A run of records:
-------------------------

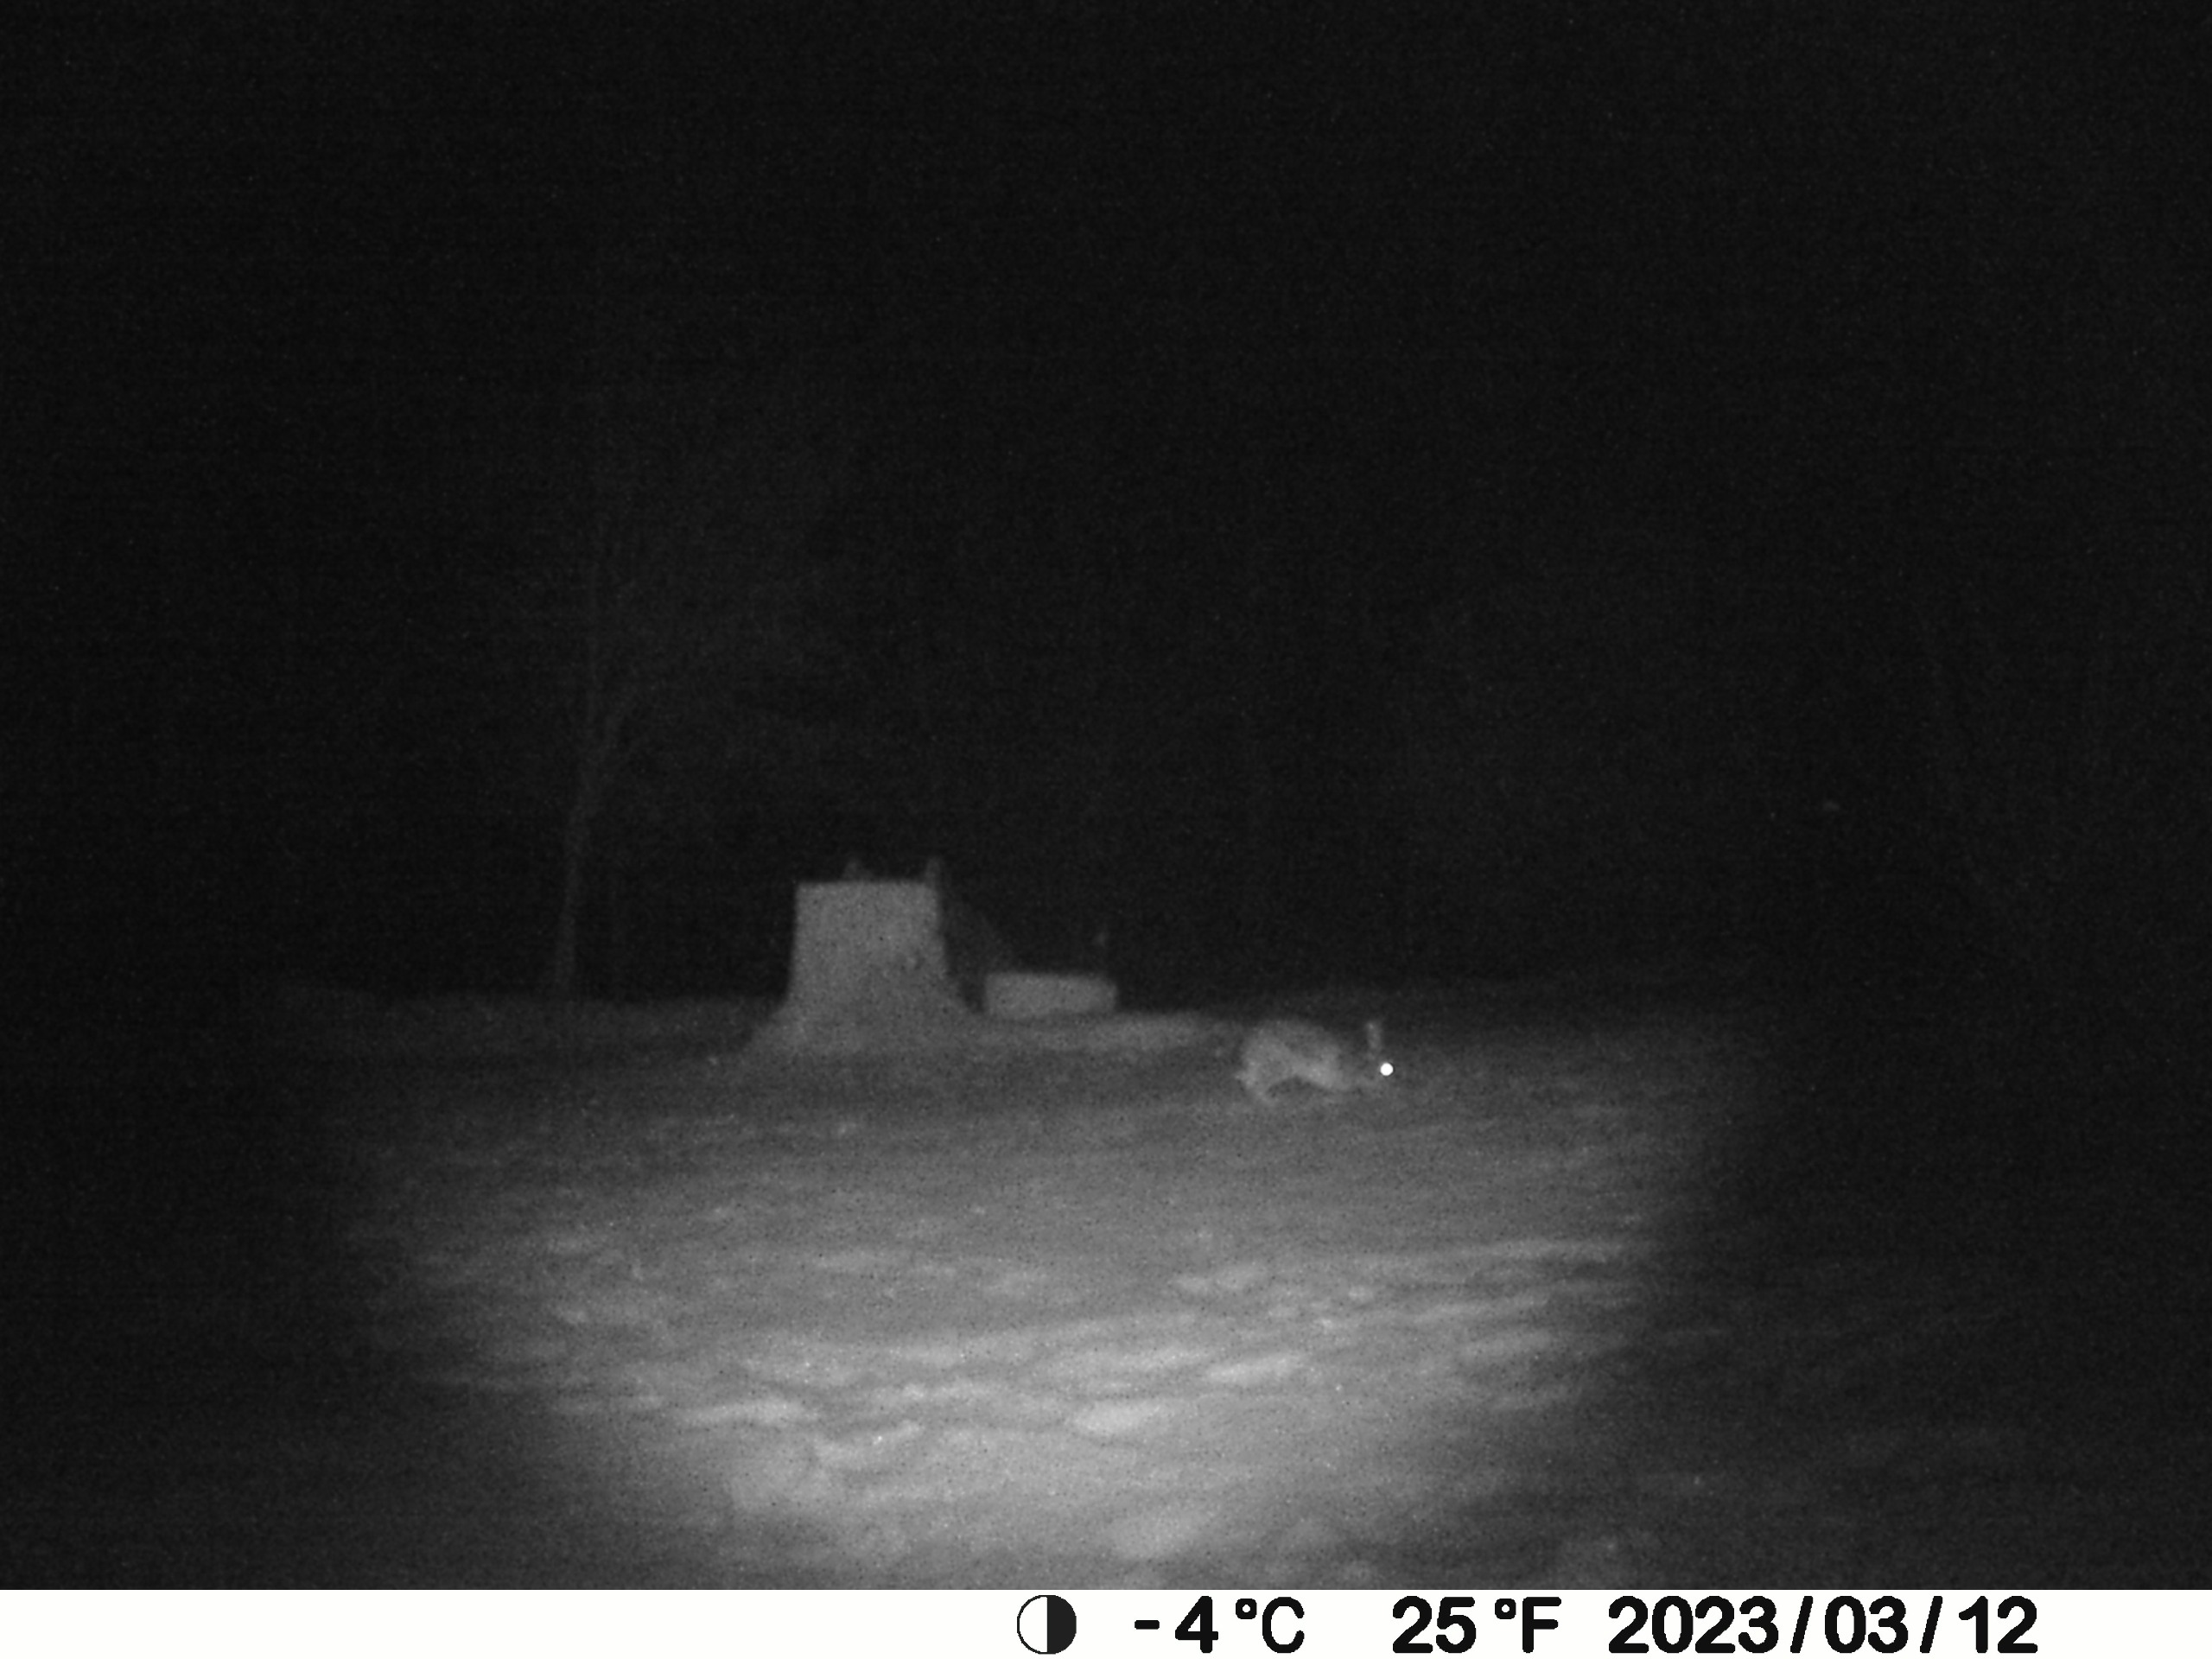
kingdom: Animalia
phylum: Chordata
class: Mammalia
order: Lagomorpha
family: Leporidae
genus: Lepus
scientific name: Lepus europaeus
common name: Hare
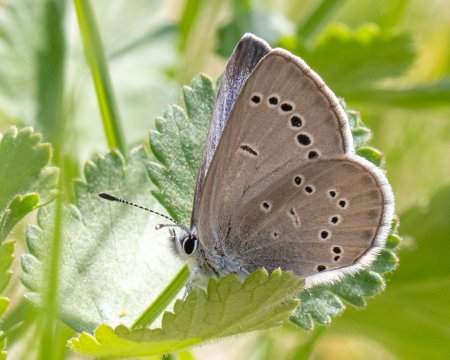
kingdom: Animalia
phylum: Arthropoda
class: Insecta
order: Lepidoptera
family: Lycaenidae
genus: Glaucopsyche
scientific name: Glaucopsyche lygdamus
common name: Silvery Blue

-------------------------

INSTRUCTION:
Swap "common name" for "vernacular name" in every one of the records above, keeping all other lines unchanged and omitting the pictures.

RESPONSE BELOW:
kingdom: Animalia
phylum: Chordata
class: Mammalia
order: Lagomorpha
family: Leporidae
genus: Lepus
scientific name: Lepus europaeus
vernacular name: Hare
kingdom: Animalia
phylum: Arthropoda
class: Insecta
order: Lepidoptera
family: Lycaenidae
genus: Glaucopsyche
scientific name: Glaucopsyche lygdamus
vernacular name: Silvery Blue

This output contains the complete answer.